Windows button + V
Brings up all copied text and pictures, the amount of people I’ve taught this in work spaces as they thought computers could only copy one piece of text at a time.
For multiscreen users, Win key plus arrow keys can be used to quickly partition each individual screen with windows. You can have full, halves or quarters be taken up by a window with this trick.
Win + shift + right arrow to move the current window into the screen on your right (and left for left, etc).
Also win + ctrl + right arrow key to jump into a whole new desktop with all of its own open windows.
Win + tab will show all your desktops in the bottom row, where you can switch or create new desktops
Windows key + shift + s for immediate snipping tool that saves to your clipboard
Ctrl + shift + windows + b for soft graphic driver reset, good for when you plug your laptop into a dock and it doesn’t hook the monitors correctly, saves you having to open/close the lid or unplug/replug sometimes
One ive not seen mentioned is ctrl + space bar on highlighted text. Reverts all the text formatting to the default.
Great for when you copy text into an email/document with different formatting/font/text sizes etc
Also there is a feature in Word where you can change text from all caps into sentence case/lower case. Saves having to re-type if caps lock is accidentally left on.
Ctrl + Shift + V will paste without formatting in some programs, so you can do it all in one step.
People at work always seem surprised when I lock using Win+L and get straight to desktop by Win+D
Win+D again will bring all the windows you had up unless you open a new window. I use this technique at work to open something else from the Desktop – if I minimize everything then double click on the icon I need, then quickly Win+D again before it opens, everything else comes back up as well as the new program’s window.
Switching between browser tabs: ctrl + tab.
Switching between applications: alt + tab
Reset graphic driver: ctrl + shift + windows + b
Open task manager : ctrl + shift + escape
Switching between browser tabs: Ctrl + pgup or pgdn (you can hold it down and it will scroll through quickly)
Ctrl+shift+pgup or pgdn to move a tab
I find that to be much easier to navigate my 30+ tabs.
If you like alt+tab for switching apps, you should give Win+Tab a try.
Also, mapping browser tab switching to spare mouse buttons has saved me incredible amounts of clicking for work stuff.
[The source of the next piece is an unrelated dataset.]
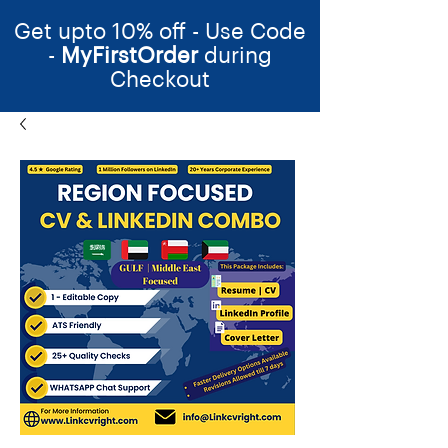
Get upto 10% off - Use Code
-
MyFirstOrder
during
Checkout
Both the forward and backward options.
Some Windows tips.
Virtual Desktops, can be helpful if you have a lot of windows/apps opened up and don’t have an extra screen.
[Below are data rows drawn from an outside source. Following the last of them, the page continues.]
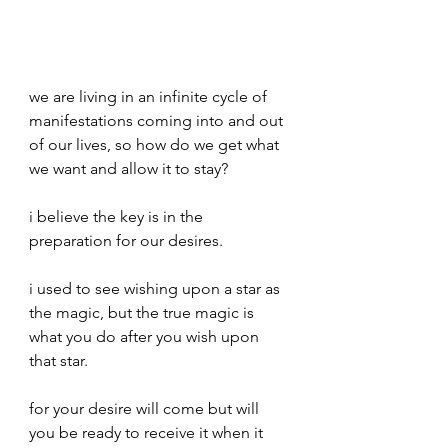
we are living in an infinite cycle of 
manifestations coming into and out 
of our lives, so how do we get what 
we want and allow it to stay?
i believe the key is in the 
preparation for our desires.
i used to see wishing upon a star as 
the magic, but the true magic is 
what you do after you wish upon 
that star.
for your desire will come but will 
you be ready to receive it when it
On a laptop, you can set up gestures, like swipe with two fingers or three fingers on your trackpad to maximise, minimise, the apps etc
Doing something sus and someone walks in? press WINDOWS key + D, it will auto minimise all open windows to display the desktop.
Press ALT + Enter if you want to add a new line in the same excel cell.
Windows + I opens up settings, windows + L locks the windows.
Windows plus . Or windows plus , will open up the emoji panel
PRESS the scroll key on the mouse to open up a link in the new tab
F2 for renaming a file/folder
You would be absolutely horrified at the number of people who don’t know that holding the Shift Key and pressing a letter makes it a capital letter for as long as you hold Shift for.
I have watched far too many people press Caps Lock, type one letter, then press Caps Lock again to go back to lower case. For every… single… capital.
Win+PrintScreen will do the same as PrintScreen, but it will also save a copy in My Pictures.
You can also move the windows around with Win+Arrow.
CTRL SHIFT WINDOWS B
Press all of them at the same time and your graphics driver will restart.
Helps if you’re having some issues.
If you power down the computer, you’re free to go outside.